** Opening Source text block **
Reputation: 1487
I am using Hive bundled with Spark. My Spark Streaming job writes 250 Parquet files to HDFS per batch job, in the form of /hdfs/nodes/part-r-$partition_num-$job_hash.gz.parquet. This means that after 1 job, I have 250 files in HDFS, and after 2, I have 500. My external Hive table, created using Parquet, points at /hdfs/nodes for it's location, but it doesn't update to include the data in the new files after I rerun the program.
Do Hive external tables include new files in the table, or only updates to existing files that were there when the table was made?
Also see my related question about automatically updating tables using Hive.
Upvotes: 0
Views: 3382
Reputation: 1487
This is a bit of a hack, but I did eventually get Hive to detect new files using new partitions and MSCK REPAIR TABLE tablename
, which detects the new partitions after they have been created.
This does not fix the original issue, as I have to create a new partition each time I have new files I want in Hive, but it has allowed me to move forward.
Upvotes: 1
Reputation: 238
You need to issue REFRESH table_name
or INVALIDATE METADATA [[db_name.]table_name]
command so Hive metadata are updated to include those new files.
This solution assumes you have Impala running.
Upvotes: 0
** Closing Source text block **
■ Questions ■
a) Copy the part of the thread on Hive external tables that begins at the words "This does not" and stops after the words "those new files.".
b) For each statement, say whether the thread on Hive external tables agrees with it. Answer yes or no and quote the exact words from the thread that decide it. (i) The Spark Streaming job writes 250 Parquet files to HDFS per batch job. (ii) Using new partitions with MSCK REPAIR TABLE fixed the original issue. (iii) The REFRESH and INVALIDATE METADATA solution assumes Impala is running.
c) According to the thread on Hive external tables, what location does the external Hive table point at?
The material after this point comes from a different source.
** Opening Supplied data block **
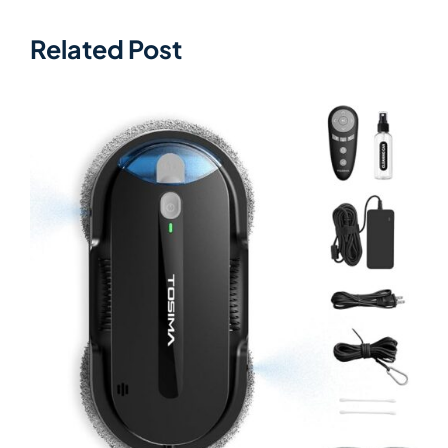
Related Post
** Closing Supplied data block **
■ Answers to the exercise ■
a)
This does not fix the original issue, as I have to create a new partition each time I have new files I want in Hive, but it has allowed me to move forward.
Upvotes: 1
Reputation: 238
You need to issue REFRESH table_name
or INVALIDATE METADATA [[db_name.]table_name]
command so Hive metadata are updated to include those new files.

b)
(i) Yes: "My Spark Streaming job writes 250 Parquet files to HDFS per batch job"
(ii) No: "This does not fix the original issue"
(iii) Yes: "This solution assumes you have Impala running."

c) /hdfs/nodes